Mitzpah then is not a blessing but a warning.  Far from being a token designating eternal love, it is more a sort of token of eternal mistrust.  Yet there it is to be found on the pages of well known catalogue store under the rubric  “His and Hers split pendant set”, along with other split pendants with such inscriptions as “Our Hearts beat as One”, and even the famous speech of Ruth to Naomi “where you go I will go, where you lodge I will lodge, your people will be my people and your God my God”.

One wonders what the designers of this jewellery, and also the many people who actually buy it would think, if they realised that the apparently romantic message in fact is a barely coded warning between two known tricksters that whatever they do, even in secret when no one is around to observe them, the truth will be known to God, who will most certainly judge them.

The whole business set me wondering about the things we wear to remind us of what is important to us.
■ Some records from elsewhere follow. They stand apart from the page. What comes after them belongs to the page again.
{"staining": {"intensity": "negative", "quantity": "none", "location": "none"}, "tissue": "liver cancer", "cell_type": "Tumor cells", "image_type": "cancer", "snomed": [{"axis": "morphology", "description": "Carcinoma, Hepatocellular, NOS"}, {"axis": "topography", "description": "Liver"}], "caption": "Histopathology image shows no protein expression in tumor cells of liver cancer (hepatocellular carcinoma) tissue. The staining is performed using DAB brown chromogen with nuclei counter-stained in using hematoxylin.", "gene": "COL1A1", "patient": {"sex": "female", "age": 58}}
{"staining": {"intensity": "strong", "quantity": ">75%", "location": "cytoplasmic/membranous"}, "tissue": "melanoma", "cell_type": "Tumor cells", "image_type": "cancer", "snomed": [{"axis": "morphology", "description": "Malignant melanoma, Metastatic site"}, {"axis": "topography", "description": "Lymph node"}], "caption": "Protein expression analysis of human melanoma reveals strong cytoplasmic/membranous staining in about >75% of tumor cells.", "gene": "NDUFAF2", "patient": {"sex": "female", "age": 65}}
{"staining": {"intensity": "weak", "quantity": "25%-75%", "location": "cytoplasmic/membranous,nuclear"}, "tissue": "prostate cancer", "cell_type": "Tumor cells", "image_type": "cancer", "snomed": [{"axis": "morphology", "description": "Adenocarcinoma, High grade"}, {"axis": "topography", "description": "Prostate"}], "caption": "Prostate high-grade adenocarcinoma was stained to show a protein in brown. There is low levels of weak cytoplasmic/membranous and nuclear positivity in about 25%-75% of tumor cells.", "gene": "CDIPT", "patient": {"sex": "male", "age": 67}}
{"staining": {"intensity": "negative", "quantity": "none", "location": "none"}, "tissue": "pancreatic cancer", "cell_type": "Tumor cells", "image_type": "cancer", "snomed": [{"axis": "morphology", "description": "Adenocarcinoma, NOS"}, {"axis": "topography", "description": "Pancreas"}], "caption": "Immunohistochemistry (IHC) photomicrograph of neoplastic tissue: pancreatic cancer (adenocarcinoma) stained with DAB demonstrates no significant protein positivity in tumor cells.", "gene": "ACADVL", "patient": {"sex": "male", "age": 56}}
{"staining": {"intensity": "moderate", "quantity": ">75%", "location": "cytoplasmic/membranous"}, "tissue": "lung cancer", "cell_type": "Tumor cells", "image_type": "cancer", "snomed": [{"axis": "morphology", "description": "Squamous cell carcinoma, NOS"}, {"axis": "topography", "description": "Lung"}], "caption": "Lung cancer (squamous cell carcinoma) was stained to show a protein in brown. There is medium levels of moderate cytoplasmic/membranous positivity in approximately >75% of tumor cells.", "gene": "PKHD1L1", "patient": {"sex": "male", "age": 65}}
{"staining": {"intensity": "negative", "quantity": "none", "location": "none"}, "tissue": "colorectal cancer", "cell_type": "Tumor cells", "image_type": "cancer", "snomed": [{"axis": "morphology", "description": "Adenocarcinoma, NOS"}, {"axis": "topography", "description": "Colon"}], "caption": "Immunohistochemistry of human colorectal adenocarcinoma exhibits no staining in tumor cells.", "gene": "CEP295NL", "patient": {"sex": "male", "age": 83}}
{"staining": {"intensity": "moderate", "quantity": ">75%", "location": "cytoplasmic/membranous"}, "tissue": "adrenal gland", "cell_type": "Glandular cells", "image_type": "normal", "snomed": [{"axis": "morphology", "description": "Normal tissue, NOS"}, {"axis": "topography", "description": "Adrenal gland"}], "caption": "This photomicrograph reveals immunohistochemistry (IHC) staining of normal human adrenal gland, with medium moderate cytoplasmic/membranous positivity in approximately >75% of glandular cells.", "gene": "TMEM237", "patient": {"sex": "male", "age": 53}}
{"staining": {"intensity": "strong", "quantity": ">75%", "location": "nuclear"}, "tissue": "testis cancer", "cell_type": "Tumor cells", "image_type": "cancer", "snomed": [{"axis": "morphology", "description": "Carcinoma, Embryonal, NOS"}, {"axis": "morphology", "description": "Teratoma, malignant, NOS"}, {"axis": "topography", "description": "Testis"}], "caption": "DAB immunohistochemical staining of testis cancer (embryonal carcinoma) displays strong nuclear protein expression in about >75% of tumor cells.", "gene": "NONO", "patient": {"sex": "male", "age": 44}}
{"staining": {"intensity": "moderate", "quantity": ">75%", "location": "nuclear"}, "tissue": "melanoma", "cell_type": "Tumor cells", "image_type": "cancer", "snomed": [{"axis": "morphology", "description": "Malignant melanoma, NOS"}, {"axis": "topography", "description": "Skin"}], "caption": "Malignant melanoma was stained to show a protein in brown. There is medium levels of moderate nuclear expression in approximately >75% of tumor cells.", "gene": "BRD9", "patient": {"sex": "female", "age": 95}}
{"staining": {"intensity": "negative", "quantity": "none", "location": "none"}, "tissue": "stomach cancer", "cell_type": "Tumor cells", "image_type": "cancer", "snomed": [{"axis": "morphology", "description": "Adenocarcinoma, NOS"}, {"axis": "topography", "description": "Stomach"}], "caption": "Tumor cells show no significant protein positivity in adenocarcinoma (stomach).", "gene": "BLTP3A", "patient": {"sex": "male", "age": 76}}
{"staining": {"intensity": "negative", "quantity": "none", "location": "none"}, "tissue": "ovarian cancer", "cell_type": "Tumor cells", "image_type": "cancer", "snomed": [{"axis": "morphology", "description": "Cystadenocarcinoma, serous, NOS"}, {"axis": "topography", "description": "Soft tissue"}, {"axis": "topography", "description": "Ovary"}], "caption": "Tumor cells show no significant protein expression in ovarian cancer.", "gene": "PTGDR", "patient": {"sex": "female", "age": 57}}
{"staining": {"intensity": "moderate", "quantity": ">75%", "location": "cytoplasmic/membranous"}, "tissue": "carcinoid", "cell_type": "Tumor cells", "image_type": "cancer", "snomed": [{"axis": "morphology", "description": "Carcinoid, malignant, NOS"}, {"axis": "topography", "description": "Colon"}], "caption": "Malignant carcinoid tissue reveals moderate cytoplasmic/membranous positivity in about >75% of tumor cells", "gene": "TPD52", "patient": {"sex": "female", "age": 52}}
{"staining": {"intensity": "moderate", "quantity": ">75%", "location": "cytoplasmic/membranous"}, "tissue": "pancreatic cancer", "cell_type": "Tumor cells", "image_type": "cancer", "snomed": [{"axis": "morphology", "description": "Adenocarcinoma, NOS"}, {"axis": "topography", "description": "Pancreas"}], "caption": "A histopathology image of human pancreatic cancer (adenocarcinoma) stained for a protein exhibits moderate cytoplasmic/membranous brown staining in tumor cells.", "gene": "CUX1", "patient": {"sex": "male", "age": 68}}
Traditionally Jews wear  certain things to remind us of the biblical commandments – tefillin in the daily morning service which contain paragraphs from bible reminding us of the obligation to love God and to teach our children to do so too;  or tallit with the corner fringes knotted to remind us of the 613 commandments said to be in Torah, many of which deal with how to behave towards others –  but even these reminders can become habitual so that we don’t really think of the meaning of these commandments which are designed to shape our behaviour to be holy – to behave against our own selfish needs or interests in favour of Imagebettering our world, developing creation along with God. We could do though with something to jolt us out of our daily existence, something to remind us that God is there in everything we do and everything we see.  The traditional system of blessings said before we do any action has much to commend it, the whole system of time bound mitzvot marking our days and our weeks, of shabbatot and festivals, they are all designed as ‘signs’ to remind us of our partnership with the Creator and our responsibilities to God, but few of us today have the kind of lives which would make all these signs meaningful.  Thinking about it, maybe we should all buy one of those pendants which say MIZPAH, not as a declaration of love for another, but to remind ourselves that all the twists and turns of our lives, all our petty temptations and deceits and actions and inactions, they may all be hidden from our fellow human beings, but will never be hidden from God, who will ultimately judge us.  Everything we say and everything we do, at home or outside, whatever time of day – we should do in the certain knowledge and fear that it will not be forgotten.  That would certainly add a different dimension to our lives!